[Provided text — start]

Eleventh Experiment.

To silver electrotypes or other brass and copper articles, the first attention must be paid to the cleanness of them; and when an electrotype is just removed from the copper solution, and washed in clean water, it is at once ready to receive the coating of silver; otherwise, if it has been handled, or is slightly greasy, it should be first boiled in a solution of common washing soda, and then the oxide removed by passing it rapidly in and out of some "Dipping Acid," which is prepared by mixing together equal parts of oil of vitriol and nitric acid; when removed from the "Dipping Acid," it must be well washed in water, and may remain under the surface of the water until the silvering solution is ready. A silver solution may be prepared by dissolving a sixpence in some nitric acid contained in a flask; it is then poured into a solution of common salt, which precipitates the chloride of silver, and leaves the copper in solution—the latter is poured off when the chloride has subsided, and after being well washed in some boiling water, is dissolved in a solution of cyanide of potassium. If a clean electrotype is plunged into this solution, it is immediately covered with a very thin coating of silver, which of course would soon wear off, and in order to increase the thickness of the silver deposit, a single cell arrangement may be constructed of a large gallipot containing a wide porous cell and a circle of amalgamated zinc around it; the arrangement is set in action by pouring a solution of salt (or, still better, sal ammoniac) into and around the porous vessel, and the silvering solution into the latter; a connecting wire passes from the zinc, and the article being attached to it, is now plunged into the porous cell, when a current of electricity slowly passes and deposits the silver on the copper article. (Fig. 189.)

Twelfth Experiment.

Separate batteries and large troughs containing a solution of cyanide of silver in cyanide of potassium are used on a grand scale in the electro-plating establishment of Messrs. Elkington of Birmingham, where the finest specimens of the art are to be obtained; a plate of silver being attached to the anode to supply the loss of silver in these troughs.

Thirteenth Experiment.

The art of gilding by the agency of electricity is quite as simple as the processes already described, although greater care is necessary to avoid any loss of the precious metal. A small bit of gold is dissolved in a mixture of three parts muriatic acid and one of nitric acid, which forms the chloride of gold. This is then digested with an excess of calcined magnesia, and the gold is precipitated as an oxide of the metal; the latter is collected and washed, and then boiled in strong nitric acid to remove the magnesia clinging to it, and being again thoroughly washed with water, is dissolved in a solution of cyanide of potassium, forming a solution of cyanide of gold and potassium, which may be placed in the porous cell of the single cell arrangement already described in the Eleventh Experiment.

[Provided text — finish]

### Task A
Switch every "EMAIL" in the source data to "E-MAIL" and reproduce the source data with nothing else altered, omitting the pictures.

[Dataset excerpts — start]

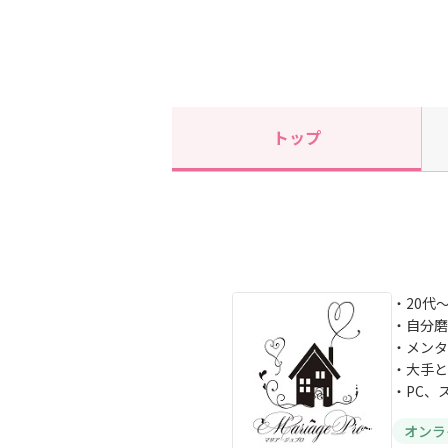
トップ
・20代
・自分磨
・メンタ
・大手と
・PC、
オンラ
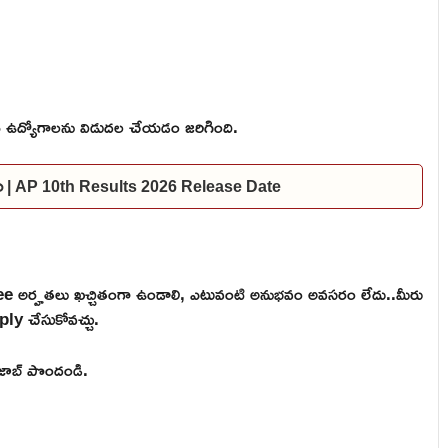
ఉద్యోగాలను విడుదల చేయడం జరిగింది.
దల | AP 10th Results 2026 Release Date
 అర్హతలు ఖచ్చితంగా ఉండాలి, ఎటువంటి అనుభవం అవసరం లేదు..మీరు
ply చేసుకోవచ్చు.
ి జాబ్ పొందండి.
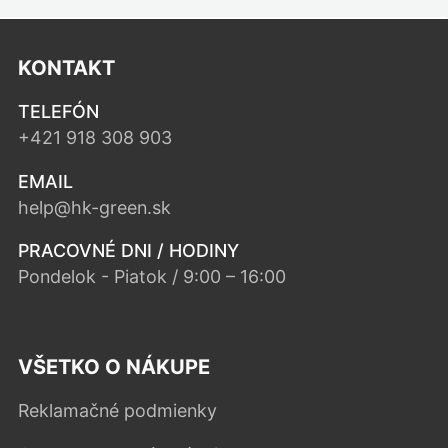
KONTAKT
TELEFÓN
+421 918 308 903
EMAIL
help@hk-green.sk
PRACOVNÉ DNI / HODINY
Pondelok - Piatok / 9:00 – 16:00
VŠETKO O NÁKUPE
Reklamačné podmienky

[Dataset excerpts — finish]

### Task B
Resume the account of the electroplating experiments from its last sentence.

### Written response A
トップ
・20代
・自分磨
・メンタ
・大手と
・PC、
オンラ
ఉద్యోగాలను విడుదల చేయడం జరిగింది.
దల | AP 10th Results 2026 Release Date
 అర్హతలు ఖచ్చితంగా ఉండాలి, ఎటువంటి అనుభవం అవసరం లేదు..మీరు
ply చేసుకోవచ్చు.
ి జాబ్ పొందండి.
KONTAKT
TELEFÓN
+421 918 308 903
E-MAIL
help@hk-green.sk
PRACOVNÉ DNI / HODINY
Pondelok - Piatok / 9:00 – 16:00
VŠETKO O NÁKUPE
Reklamačné podmienky

### Written response B
Fourteenth Experiment.

The safest and surest mode of making a gilding solution is to dissolve some cyanide of potassium in water in a gallipot, and having placed a porous vessel therein containing the same solution, put a plate of copper into the porous cell, and some thin foil of pure gold into the gallipot; connect the gold with the anode of a single cell of Daniell, and the copper in the porous cell with the cathode, and in a few hours sufficient gold will be dissolved for the purpose of gilding.

It is usually recommended to warm the gilding solution till it reaches a temperature of about 150° Fahr., and a very moderate battery power is employed in Electro Gilding. Indeed the same arrangement, shown in the Eleventh Experiment, (Fig. 189.) Page 202, will also answer for the gilding solution. After being gilt, the articles may be rubbed with a little tripoli, or burnished (with taste) by the handle of a key.

Fifteenth Experiment.

Passing on to the more brilliant results obtainable from a powerful voltaic battery (of at least thirty pairs of Grove), the beautiful incandescence of platinum wire may first be noticed. If a wire of this metal is stretched between the brass standards of two ring stands, the length must be proportioned to the power of the battery; the adjustment can be made very conveniently by twisting the platinum wire on one ring stand, and then leaving the other end loose, the second ring stand may be brought nearer and nearer to the first, until the desired intensity of light from the incandescent wire is obtained. (Fig. 190.) If the wire is contained in a glass tube the cooling effect of currents of air is prevented, and a much greater length of wire can be made hot.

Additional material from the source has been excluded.